[Opening TASK INPUT section]

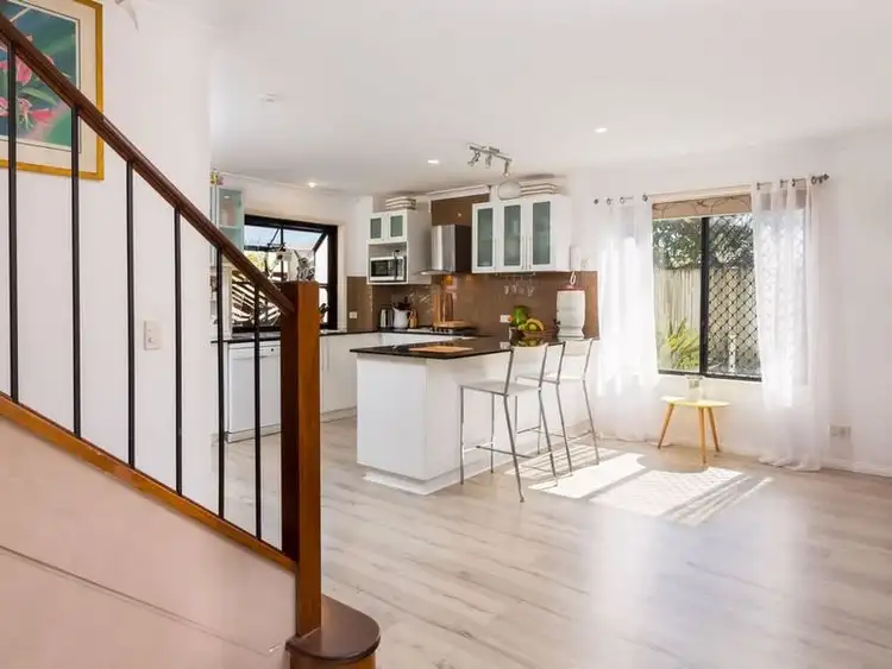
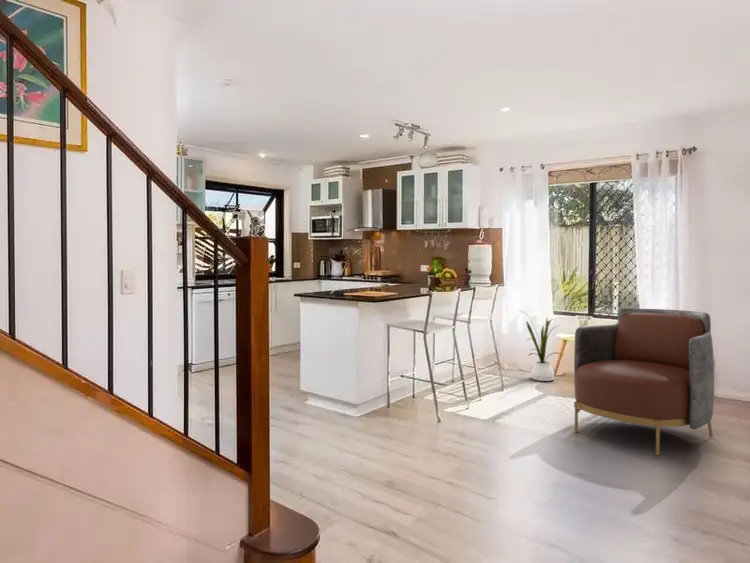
+ house plant [520,310,563,382]
+ armchair [573,307,715,457]
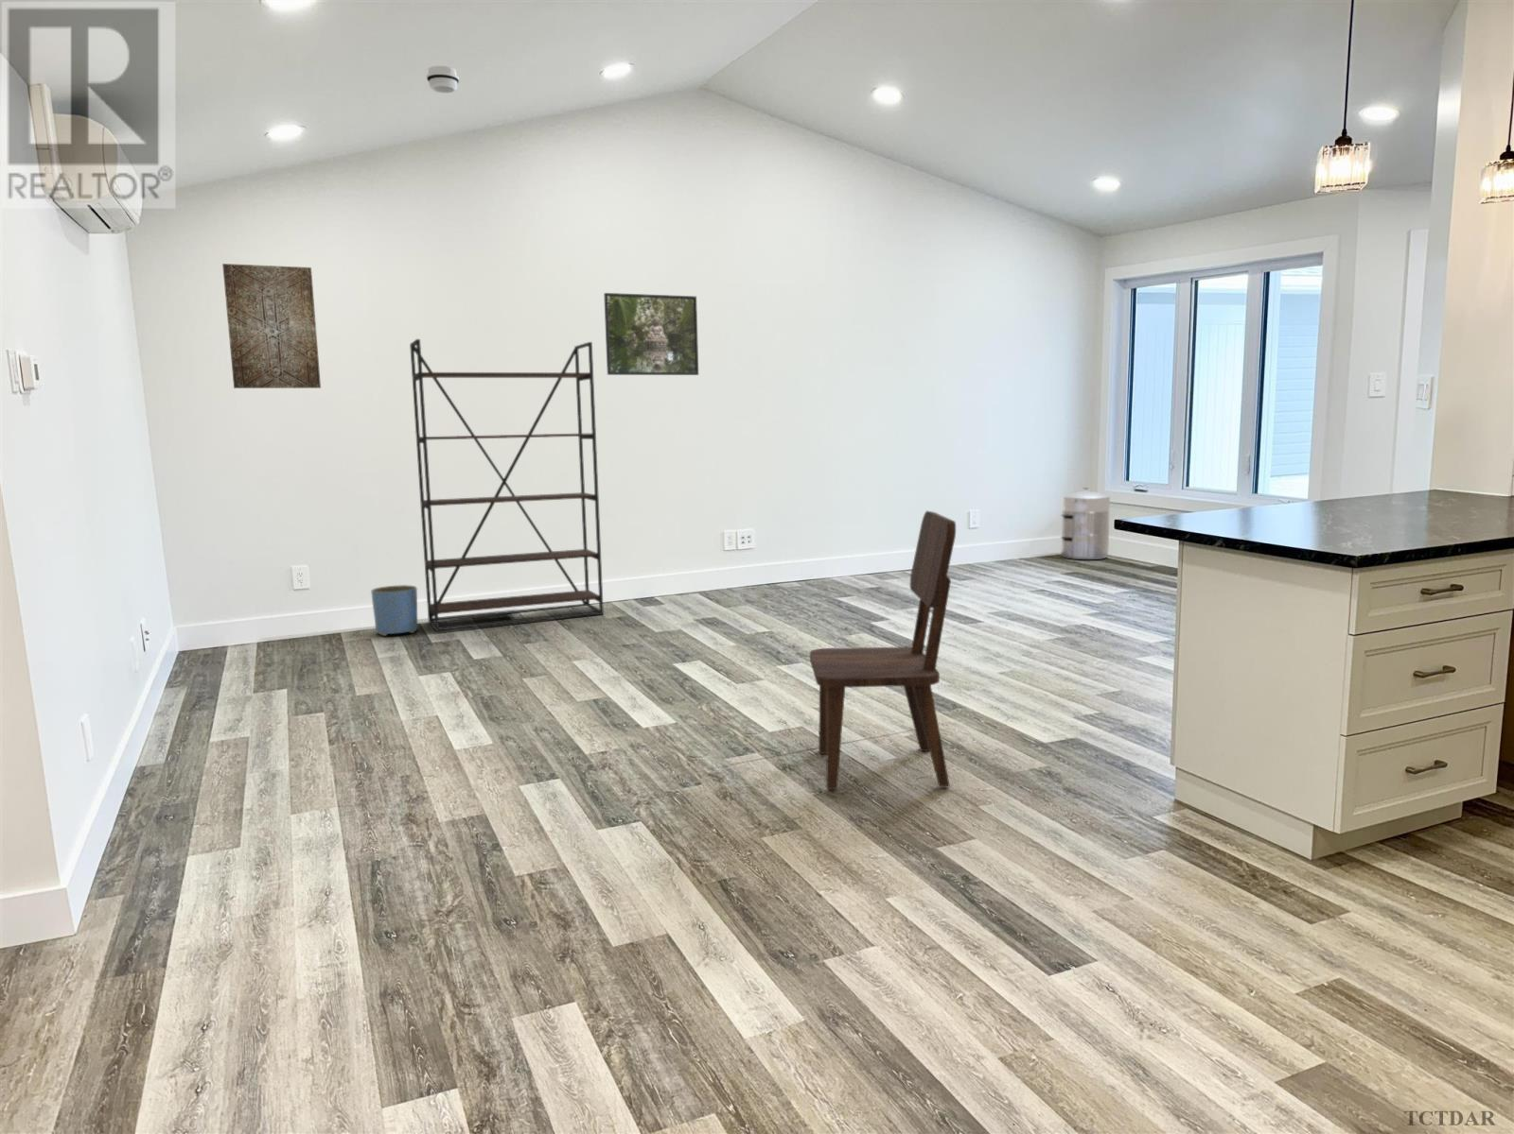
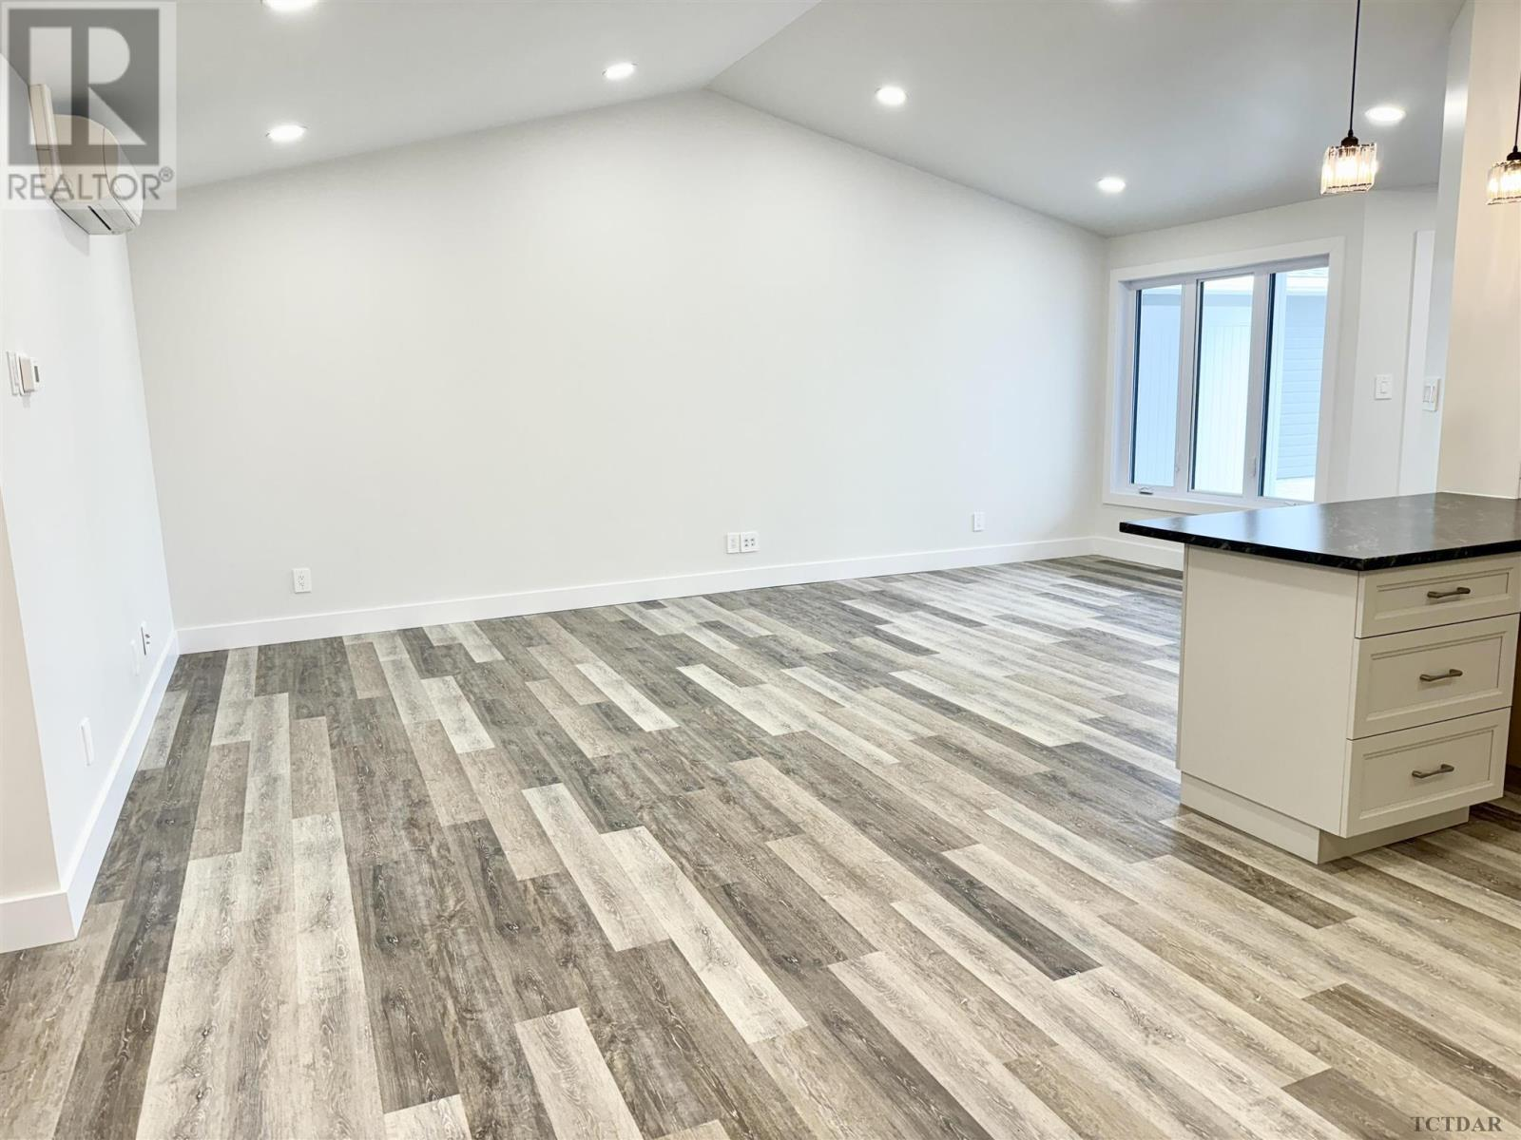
- wall art [222,263,322,390]
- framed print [603,292,700,376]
- dining chair [809,510,956,790]
- bookshelf [409,338,604,633]
- planter [370,584,418,637]
- smoke detector [426,66,460,94]
- waste bin [1060,487,1111,560]
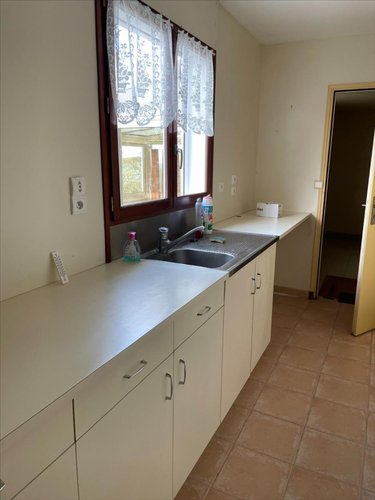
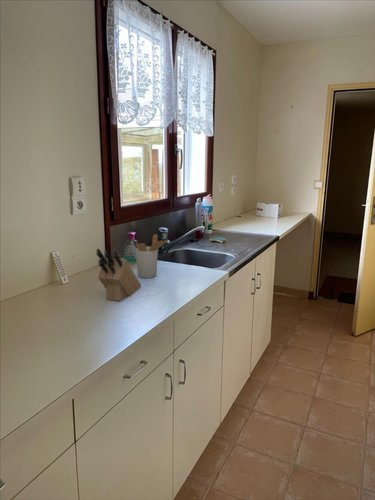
+ utensil holder [135,233,169,279]
+ knife block [95,248,142,302]
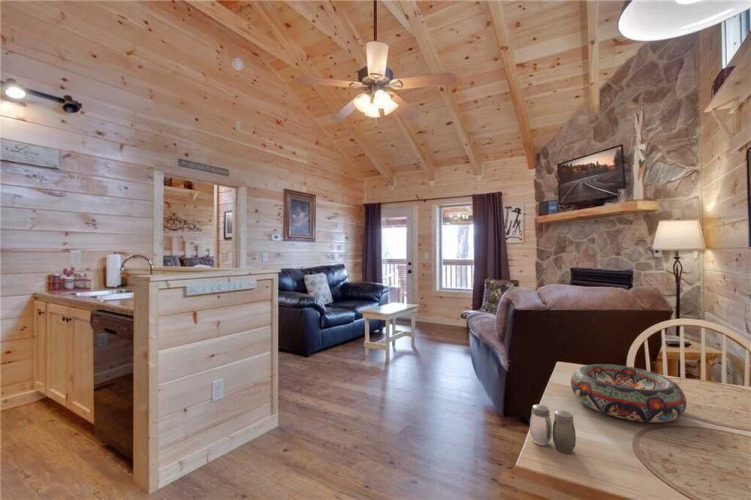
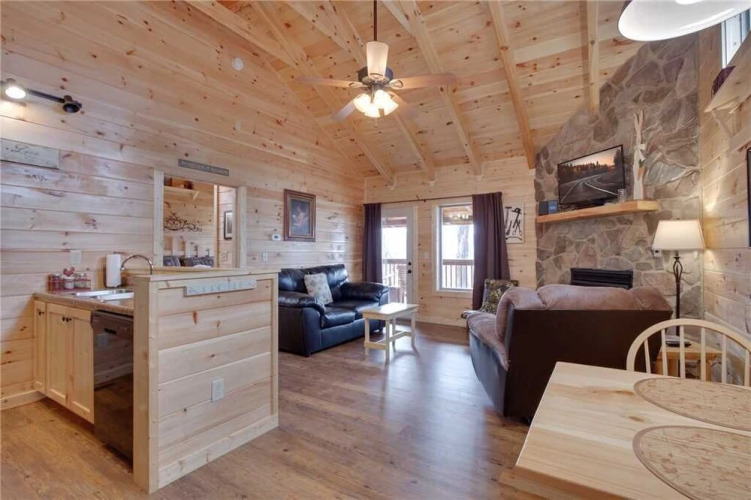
- decorative bowl [570,363,688,423]
- salt and pepper shaker [529,404,577,454]
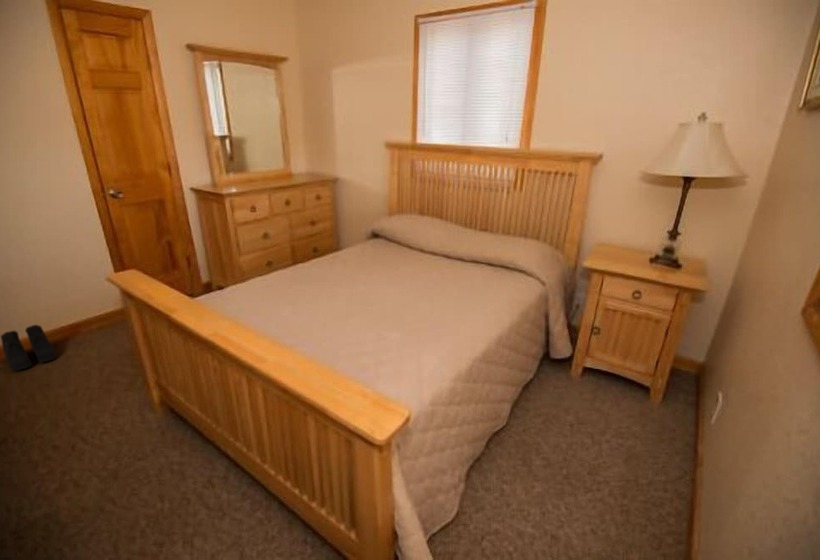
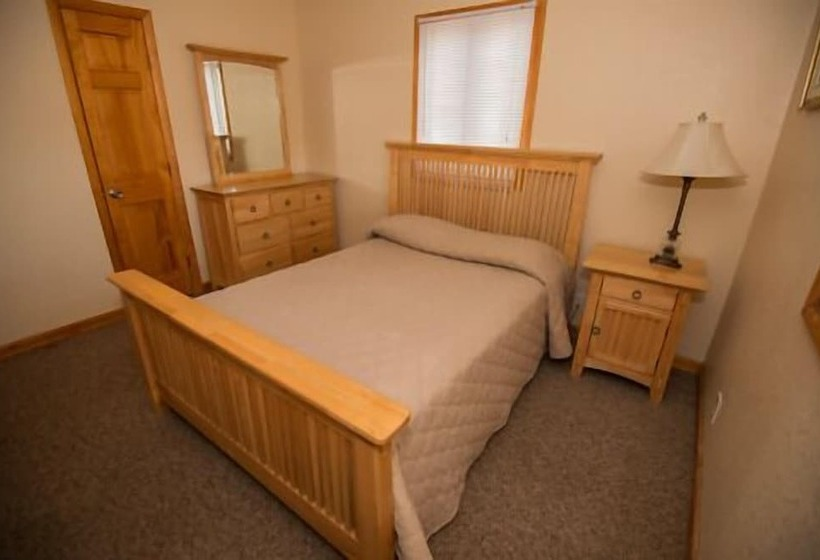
- boots [0,324,58,372]
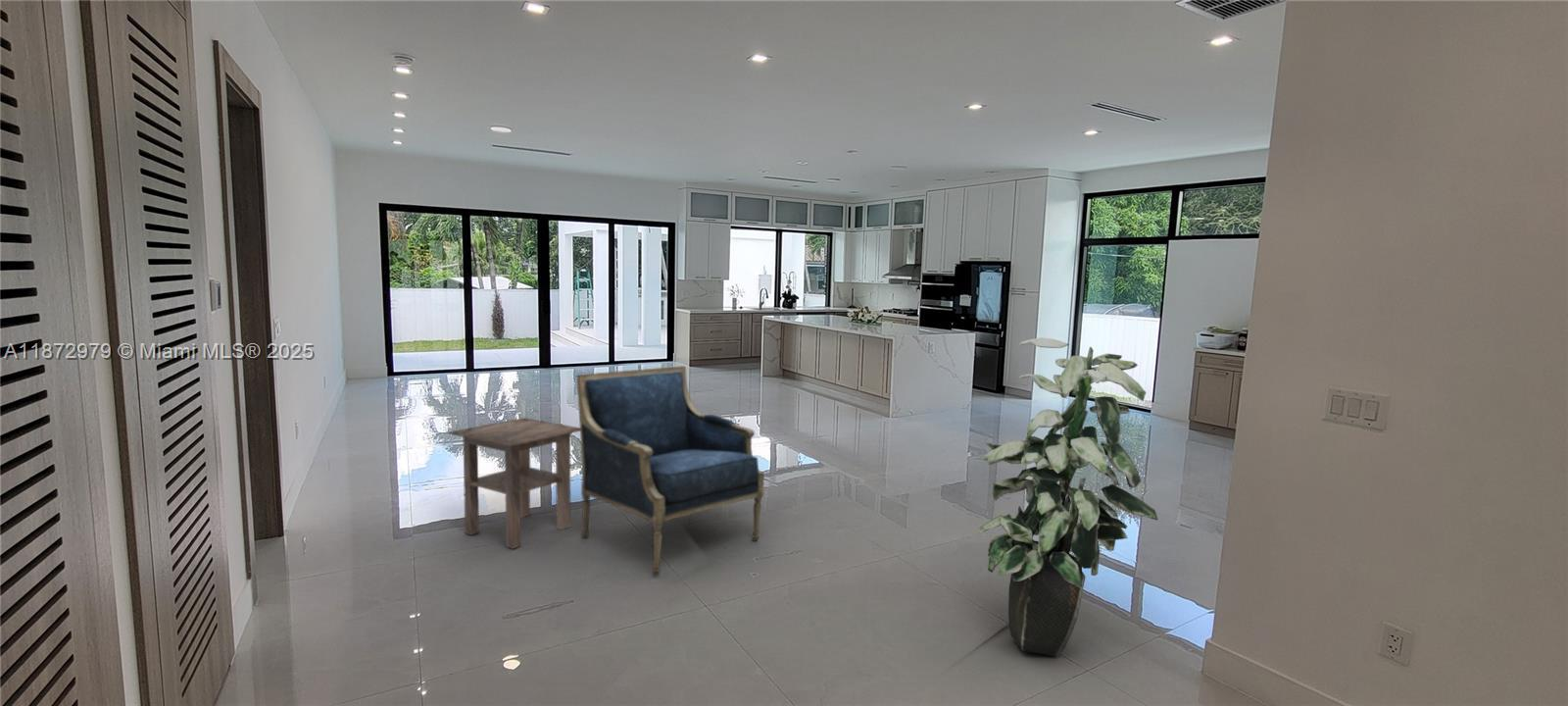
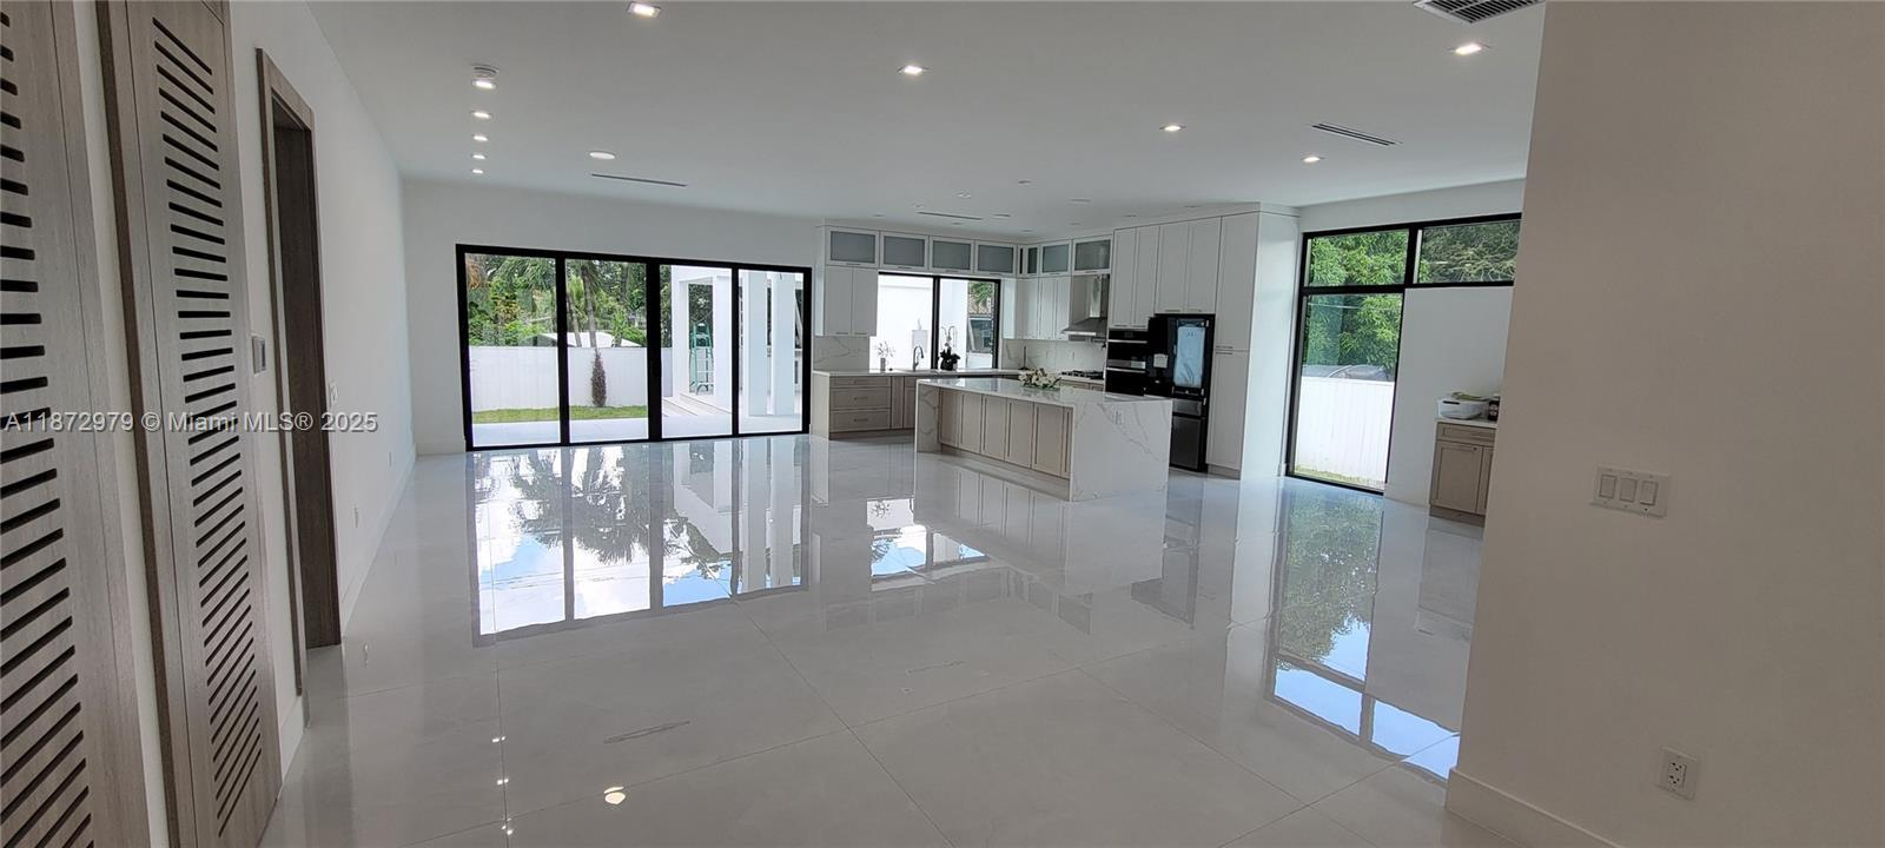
- side table [447,417,580,550]
- armchair [575,365,765,577]
- indoor plant [977,337,1159,657]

[Closing TASK INPUT section]

▶ INSTRUCTIONS FOR THE TASK
Would you restate, word for word and with no pictures, only the lines from the opening of the material through the line with "knife block [95,248,142,302]", both included?

▶ WRITTEN RESPONSE
+ house plant [520,310,563,382]
+ armchair [573,307,715,457]
- wall art [222,263,322,390]
- framed print [603,292,700,376]
- dining chair [809,510,956,790]
- bookshelf [409,338,604,633]
- planter [370,584,418,637]
- smoke detector [426,66,460,94]
- waste bin [1060,487,1111,560]
+ utensil holder [135,233,169,279]
+ knife block [95,248,142,302]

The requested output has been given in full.